» **Exercise**: The answer must consist of each line below that contains the word "down", copied in full.

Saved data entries
#####
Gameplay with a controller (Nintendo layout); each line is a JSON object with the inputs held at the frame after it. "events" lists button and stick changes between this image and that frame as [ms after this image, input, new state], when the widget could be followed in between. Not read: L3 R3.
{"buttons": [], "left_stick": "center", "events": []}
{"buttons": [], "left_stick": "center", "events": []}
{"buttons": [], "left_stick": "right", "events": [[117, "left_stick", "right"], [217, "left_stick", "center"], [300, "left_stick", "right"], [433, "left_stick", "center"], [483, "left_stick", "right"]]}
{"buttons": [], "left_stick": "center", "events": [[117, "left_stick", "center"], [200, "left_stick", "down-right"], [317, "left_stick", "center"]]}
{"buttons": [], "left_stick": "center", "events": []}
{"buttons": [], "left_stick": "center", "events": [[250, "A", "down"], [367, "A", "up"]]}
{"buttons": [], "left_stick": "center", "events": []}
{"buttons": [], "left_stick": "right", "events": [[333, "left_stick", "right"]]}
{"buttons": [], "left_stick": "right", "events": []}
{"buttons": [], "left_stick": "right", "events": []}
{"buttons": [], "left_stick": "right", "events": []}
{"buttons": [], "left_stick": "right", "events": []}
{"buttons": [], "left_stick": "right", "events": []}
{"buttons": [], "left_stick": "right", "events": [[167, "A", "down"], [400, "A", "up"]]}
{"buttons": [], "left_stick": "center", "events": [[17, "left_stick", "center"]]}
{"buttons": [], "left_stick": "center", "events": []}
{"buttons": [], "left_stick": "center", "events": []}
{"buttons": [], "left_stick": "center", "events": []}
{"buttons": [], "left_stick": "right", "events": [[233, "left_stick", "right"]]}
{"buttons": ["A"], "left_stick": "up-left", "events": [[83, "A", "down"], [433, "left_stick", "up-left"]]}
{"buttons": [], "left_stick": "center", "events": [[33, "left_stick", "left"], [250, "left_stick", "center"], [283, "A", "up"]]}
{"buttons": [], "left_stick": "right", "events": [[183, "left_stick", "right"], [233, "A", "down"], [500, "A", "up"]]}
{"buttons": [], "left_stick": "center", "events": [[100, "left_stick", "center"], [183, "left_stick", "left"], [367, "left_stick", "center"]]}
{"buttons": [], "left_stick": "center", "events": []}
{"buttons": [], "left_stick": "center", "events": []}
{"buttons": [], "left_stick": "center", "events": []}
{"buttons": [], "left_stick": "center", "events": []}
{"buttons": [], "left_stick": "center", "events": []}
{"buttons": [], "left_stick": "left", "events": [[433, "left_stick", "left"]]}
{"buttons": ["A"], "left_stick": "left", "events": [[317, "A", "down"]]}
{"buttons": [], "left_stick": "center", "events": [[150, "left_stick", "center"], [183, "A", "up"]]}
#####
» **Response below**:
{"buttons": [], "left_stick": "center", "events": [[117, "left_stick", "center"], [200, "left_stick", "down-right"], [317, "left_stick", "center"]]}
{"buttons": [], "left_stick": "center", "events": [[250, "A", "down"], [367, "A", "up"]]}
{"buttons": [], "left_stick": "right", "events": [[167, "A", "down"], [400, "A", "up"]]}
{"buttons": ["A"], "left_stick": "up-left", "events": [[83, "A", "down"], [433, "left_stick", "up-left"]]}
{"buttons": [], "left_stick": "right", "events": [[183, "left_stick", "right"], [233, "A", "down"], [500, "A", "up"]]}
{"buttons": ["A"], "left_stick": "left", "events": [[317, "A", "down"]]}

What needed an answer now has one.